= Set task =
Copy out the lines of the material below, starting at the line that contains "scientific name: Monochamus scutellatus" and continuing through the final line of the material, with both ends included.

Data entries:
=-=-=

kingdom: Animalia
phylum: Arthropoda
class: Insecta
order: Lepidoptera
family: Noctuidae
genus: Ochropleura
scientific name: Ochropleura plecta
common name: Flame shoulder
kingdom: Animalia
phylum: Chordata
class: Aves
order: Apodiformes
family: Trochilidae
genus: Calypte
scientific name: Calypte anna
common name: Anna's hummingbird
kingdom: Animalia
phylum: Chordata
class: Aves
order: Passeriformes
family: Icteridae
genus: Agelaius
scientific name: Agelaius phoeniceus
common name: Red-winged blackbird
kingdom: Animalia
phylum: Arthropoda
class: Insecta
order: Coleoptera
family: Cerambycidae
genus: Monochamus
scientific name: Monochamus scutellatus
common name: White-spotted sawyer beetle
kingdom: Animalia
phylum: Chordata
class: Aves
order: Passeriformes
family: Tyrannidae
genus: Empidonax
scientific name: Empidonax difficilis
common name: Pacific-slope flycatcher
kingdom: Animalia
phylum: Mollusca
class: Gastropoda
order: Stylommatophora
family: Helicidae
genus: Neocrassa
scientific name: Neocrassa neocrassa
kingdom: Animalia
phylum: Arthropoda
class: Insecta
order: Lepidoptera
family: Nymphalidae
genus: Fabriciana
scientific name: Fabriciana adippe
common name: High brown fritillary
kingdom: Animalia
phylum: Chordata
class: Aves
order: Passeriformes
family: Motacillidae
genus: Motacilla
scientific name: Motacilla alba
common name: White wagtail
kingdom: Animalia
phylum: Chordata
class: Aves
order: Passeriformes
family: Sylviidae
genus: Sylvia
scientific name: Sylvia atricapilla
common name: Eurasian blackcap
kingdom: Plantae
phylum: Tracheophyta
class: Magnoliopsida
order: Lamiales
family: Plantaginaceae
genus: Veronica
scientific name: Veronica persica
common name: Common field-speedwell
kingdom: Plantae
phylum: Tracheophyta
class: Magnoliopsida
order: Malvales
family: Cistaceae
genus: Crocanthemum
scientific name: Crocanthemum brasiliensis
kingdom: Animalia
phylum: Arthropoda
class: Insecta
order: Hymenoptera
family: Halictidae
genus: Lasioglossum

=-=-=

= Solved problem =
scientific name: Monochamus scutellatus
common name: White-spotted sawyer beetle
kingdom: Animalia
phylum: Chordata
class: Aves
order: Passeriformes
family: Tyrannidae
genus: Empidonax
scientific name: Empidonax difficilis
common name: Pacific-slope flycatcher
kingdom: Animalia
phylum: Mollusca
class: Gastropoda
order: Stylommatophora
family: Helicidae
genus: Neocrassa
scientific name: Neocrassa neocrassa
kingdom: Animalia
phylum: Arthropoda
class: Insecta
order: Lepidoptera
family: Nymphalidae
genus: Fabriciana
scientific name: Fabriciana adippe
common name: High brown fritillary
kingdom: Animalia
phylum: Chordata
class: Aves
order: Passeriformes
family: Motacillidae
genus: Motacilla
scientific name: Motacilla alba
common name: White wagtail
kingdom: Animalia
phylum: Chordata
class: Aves
order: Passeriformes
family: Sylviidae
genus: Sylvia
scientific name: Sylvia atricapilla
common name: Eurasian blackcap
kingdom: Plantae
phylum: Tracheophyta
class: Magnoliopsida
order: Lamiales
family: Plantaginaceae
genus: Veronica
scientific name: Veronica persica
common name: Common field-speedwell
kingdom: Plantae
phylum: Tracheophyta
class: Magnoliopsida
order: Malvales
family: Cistaceae
genus: Crocanthemum
scientific name: Crocanthemum brasiliensis
kingdom: Animalia
phylum: Arthropoda
class: Insecta
order: Hymenoptera
family: Halictidae
genus: Lasioglossum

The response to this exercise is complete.